Ao final de 2018, a Claro emitiu uma reclamação na Anatel referente a comercialização direta da Fox pela plataforma FOX+ (um serviço semelhante à Netflix). Em 13 de junho deste ano, a Anatel aceitou a reclamação e entrou com uma medida cautelar contra a Fox, alegando que ela deveria usar uma empresa autorizada no Serviço de Acesso Condicionado (SeAC) para autenticar sua oferta de canal pela internet e cumprir assim com as diretrizes previstas na Lei 12.485/11. A medida causou um grande reboliço no setor e dividiu opiniões de profissionais da cadeia produtiva.

A falta de regulação do VOD (Vídeo sob Demanda que se entende por Netflix, Amazon Prime Video e outros) vem fazendo com que programadoras estrangeiras invistam mais neste novo modelo de negócio, justificando a demanda crescente de espectadores para os conteúdos online e fugindo também dos tributos.

Diante ao imbróglio, a FOX recorreu à justiça brasileira para se livrar da cautelar da Anatel, conseguindo sua suspensão e seguindo normalmente a comercialização direta pela plataforma.

O pânico da ameaça da censura para esconder os reais interesses do governo

Enquanto a justiça brasileira cedia aos interesses de uma empresa estrangeira, outro problema estava caindo no colo da Anatel: A fusão da AT&T e Time Warner.

A Lei do SeAC hoje proíbe que programadoras sejam também operadoras de telecomunicações, ou seja, a Time Warner (hoje conhecida ainda como Warner Media), atua no mercado brasileiro de programação por meio dos canais Turner, HBO e também detém direito sobre o Esporte Interativo. A AT&T por sua vez já opera no Brasil por meio da Sky, uma operadora de telecomunicação.

Uma solução para o problema seria a empresa se desfazer de ações da Sky ou então sair completamente do mercado de programação, mas os investidores estrangeiros não parecem estar de acordo com nenhum dos dois.  

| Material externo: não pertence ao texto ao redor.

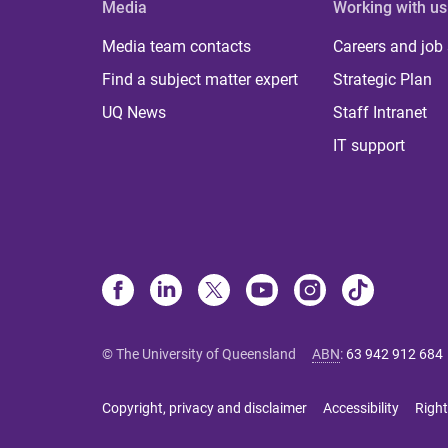
Media
Working with us
Media team contacts
Careers and job
Find a subject matter expert
Strategic Plan
UQ News
Staff Intranet
IT support
© The University of Queensland
ABN
:
63 942 912 684
Copyright, privacy and disclaimer
Accessibility
Right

Como tempo é dinheiro para muitos, o governo estadunidense resolveu pressionar o governo brasileiro em busca de uma solução para o problema, bem no tempo em que os ataques descabidos do Presidente da República à Ancine começaram.

Enquanto Jair Bolsonaro alardeava a população sobre uma suposta censura ao órgão regulador da atividade audiovisual, o Ministério da Economia começava a agitar seus pauzinhos em busca da revogação da Lei do SeAC.

Mostrando o mínimo de conhecimento sobre o assunto e de suas consequências, o governo emitiu uma MP que nada mais faz do que revogar os artigos 5º e 6º da Lei, liberando assim a propriedade cruzada (operadoras de telecomunicações também podem deter direitos sobre programadoras) e tirando a obrigatoriedade de cumprir a cota de tela para produtos nacionais, fazendo assim uma política de total entreguismo e praticamente nenhum retorno financeiro ao setor nacional.

Se aprovada, a MP também pode causar impacto nos investimentos da Condecine (as Teles são responsáveis hoje por R$ 1 bi que circula dentro do FSA), visto que vem se tornando cada vez mais difícil um controle de conteúdos ofertados na internet e o esvaziamento cada vez maior de assinantes da TV à cabo.

Que o governo Bolsonaro é totalmente autoritário e uma ameaça eminente às instituições democráticas não temos dúvidas, mas por sorte ainda temos uma democracia funcionando no Congresso, lugar onde Jair Bolsonaro vem se saindo perdedor.

É preciso compreender onde está a verdadeira censura do governo e quando ela serve apenas como uma cortina de fumaça para uma política entreguista por debaixo dos panos.

Exercer a cidadania nunca foi jogo fácil, mas é preciso compreender o tabuleiro do governo para cobrar o que nos é por direito, defendendo a produção nacional.